さて、開業して勤務医時代との一番の違いは何かを考えてみました。おそらく一番の違いは、患者さんとの距離が勤務医時代と比べて、すごく近くなることではないかと思います。
大学病院での勤務医時代は、外来、病棟と役割分担があります。入院患者さんも病棟担当のグループに分けてチームでみる。外来から入院、そして手術。手術が終わって退院した後の外来通院。勤務医時代ではこの一連の経過を一貫して診ることはできませんでした。病棟にいたときは患者さんが入院して手術をして、そして退院までの期間での患者さんとのつながりです。
しかし、開業すると、ガラッとこの体制が変わります。外来にきた患者を診察し、診断し、自ら治療方針をたてる。手術が必要な場合は入院してもらい手術をする。このように、一人の患者さんを一貫して自分自身が診ていくことができます。このことは患者さんにとっても、とても安心感につながると思います。
また自分の理想とする医療のビジョンを持ちそれに向かって自らの力で進むことができます。そしてさらにそのために、勉強もし技術を高めていく。そういったことを通じて患者との関係、そして地域とのつながりを感じることができる。ここに勤務医時代とは違った喜びを見出すことができるのだと思います。
ただ開業するとやはり経営のこと、そしてスタッフの生活のこと、自分の家族のことを考えると、決して楽しいことばかりではありません。結構辛いことの方が多いかなぁって思います。でも、その大変さも勉強になり、そのことも楽しさの一つになるかなとも思います。

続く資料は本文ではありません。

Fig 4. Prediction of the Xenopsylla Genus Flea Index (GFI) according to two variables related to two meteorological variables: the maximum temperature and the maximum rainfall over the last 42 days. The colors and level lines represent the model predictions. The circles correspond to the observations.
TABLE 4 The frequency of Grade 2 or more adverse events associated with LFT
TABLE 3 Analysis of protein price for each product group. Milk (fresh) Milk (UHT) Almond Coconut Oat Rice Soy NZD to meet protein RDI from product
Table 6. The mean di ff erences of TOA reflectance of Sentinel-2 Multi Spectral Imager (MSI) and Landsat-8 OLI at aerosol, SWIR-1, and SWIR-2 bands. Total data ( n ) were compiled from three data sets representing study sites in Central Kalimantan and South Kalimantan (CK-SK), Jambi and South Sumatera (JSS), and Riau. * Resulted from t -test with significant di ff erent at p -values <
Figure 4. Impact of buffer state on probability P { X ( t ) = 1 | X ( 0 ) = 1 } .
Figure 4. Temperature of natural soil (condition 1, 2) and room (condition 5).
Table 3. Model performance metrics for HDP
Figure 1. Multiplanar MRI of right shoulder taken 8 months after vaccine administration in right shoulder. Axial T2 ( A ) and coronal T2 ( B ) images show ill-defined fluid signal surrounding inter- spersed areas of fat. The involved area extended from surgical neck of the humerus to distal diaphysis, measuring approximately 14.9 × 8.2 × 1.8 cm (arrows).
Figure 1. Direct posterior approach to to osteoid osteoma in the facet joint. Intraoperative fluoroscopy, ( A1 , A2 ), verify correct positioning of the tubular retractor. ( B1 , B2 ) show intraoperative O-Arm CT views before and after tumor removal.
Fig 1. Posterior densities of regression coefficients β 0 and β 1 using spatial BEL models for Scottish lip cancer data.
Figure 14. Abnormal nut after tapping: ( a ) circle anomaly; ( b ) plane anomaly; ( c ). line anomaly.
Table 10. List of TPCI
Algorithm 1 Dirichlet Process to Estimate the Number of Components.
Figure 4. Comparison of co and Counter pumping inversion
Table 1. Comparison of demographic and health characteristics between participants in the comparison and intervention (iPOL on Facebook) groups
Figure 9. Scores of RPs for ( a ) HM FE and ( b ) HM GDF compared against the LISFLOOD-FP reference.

勤務医の頃、決して責任がなかったとは言いませんが、患者さんのこと、医療のことだけを考えていました。
開業すると、どうしても、患者さんや医療のことだけを見て、そして考えていけばいいとはなかなかいきません。患者さんや医療のことだけでなく、全てのことに責任を持たなければなりません。でも、この責任も楽しさの一つになるのかなあと思います。
また、先ほども描きましたが、自分自身がしっかりした、ビジョンを立て、自分がしたい事は何か、何を求めて開業したのかを持たなければなりませんし、それを実現していく過程が、とても大切で楽しいんだと思います。
どのような医療を提供していても、その意義をしっかり受け止め、常に今以上の医療を提供していくことを目指すことを、そのことを私達医師には求められ、そのことに私達の存在意義を感じ、生き甲斐としている。このことを決して忘れてはいけないのだと感じます。